Fat chance. That’s collateral A.I.G. does not have. There is therefore a substantial possibility that A.I.G. will be unable to meet its obligations and be forced into liquidation. A side effect: Its collapse would be as close to an extinction-level event as the financial markets have seen since the Great Depression.

A.I.G. does business with virtually every financial institution in the world. Most important, it is a central player in the unregulated, Brobdingnagian credit default swap market that is reported to be at least $60 trillion in size.

Nobody knows this market’s real size, or who owes what to whom, because there is no central clearinghouse or regulator for it. Credit default swaps are a type of credit insurance contract in which one party pays another party to protect it from the risk of default on a particular debt instrument. If that debt instrument (a bond, a bank loan, a mortgage) defaults, the insurer compensates the insured for his loss. The insurer (which could be a bank, an investment bank or a hedge fund) is required to post collateral to support its payment obligation, but in the insane credit environment that preceded the credit crisis, this collateral deposit was generally too small.

As a result, the credit default market is best described as an insurance market where many of the individual trades are undercapitalized. But even worse, many of the insurers are grossly undercapitalized. In one case in the New York courts, the Swiss banking giant UBS is suing a hedge fund that said it would insure nearly $1.5 billion in bonds but was unable to do so. No wonder — the hedge fund had only $200 million in assets.

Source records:

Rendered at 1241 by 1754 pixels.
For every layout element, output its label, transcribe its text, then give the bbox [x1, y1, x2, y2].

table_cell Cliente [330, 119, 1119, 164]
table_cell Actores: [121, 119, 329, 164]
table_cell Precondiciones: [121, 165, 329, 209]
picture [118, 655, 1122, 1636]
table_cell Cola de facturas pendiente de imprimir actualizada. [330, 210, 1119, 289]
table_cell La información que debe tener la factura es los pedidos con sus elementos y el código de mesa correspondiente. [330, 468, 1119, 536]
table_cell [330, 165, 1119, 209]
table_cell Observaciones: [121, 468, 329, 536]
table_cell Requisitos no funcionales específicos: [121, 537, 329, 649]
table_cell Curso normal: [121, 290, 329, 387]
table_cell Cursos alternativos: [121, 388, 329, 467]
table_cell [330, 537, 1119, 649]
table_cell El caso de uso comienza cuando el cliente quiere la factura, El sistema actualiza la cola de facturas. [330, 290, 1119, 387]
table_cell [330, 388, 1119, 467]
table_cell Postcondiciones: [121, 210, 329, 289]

What is needed:
Extend the passage on A.I.G. and the credit default swap market, beginning after its final sentence.

Reply to the exercise:
If A.I.G. collapsed, its hundreds of billions of dollars of mortgage-related assets would be added to those being sold by other financial institutions. This would just depress values further. The counterparties around the world to A.I.G.’s credit default swaps may be unable to collect on their trades. As a large hedge-fund investor, A.I.G. would suddenly become a large redeemer from hedge funds, forcing fund managers to sell positions and probably driving down prices in the world’s financial markets. More failures, particularly of hedge funds, could follow.

Regulators knew that if Lehman went down, the world wouldn’t end. But Wall Street isn’t remotely prepared for the inestimable damage the financial system would suffer if A.I.G. collapsed.

While Gov. David A. Paterson of New York on Monday allowed A.I.G. to borrow $20 billion from its subsidiaries, that move will only postpone the day of reckoning. The Federal Reserve was also trying to arrange at least $70 billion in loans from investment banks, but it’s hard to see how Wall Street could come up with that much money.

More promisingly, A.I.G. asked the Federal Reserve for a bridge loan. True, there is no precedent for the central bank to extend assistance to an insurance company. But these are unprecedented times, and the Federal Reserve should provide A.I.G. with some form of financial support while the company liquidates its mortgage-related assets in an orderly manner.

The Fed cannot afford to stand on principle. The myth of free markets ended with the takeover of Fannie Mae and Freddie Mac. Actually, it ended with their creation.

Michael Lewitt is the president of a money management firm.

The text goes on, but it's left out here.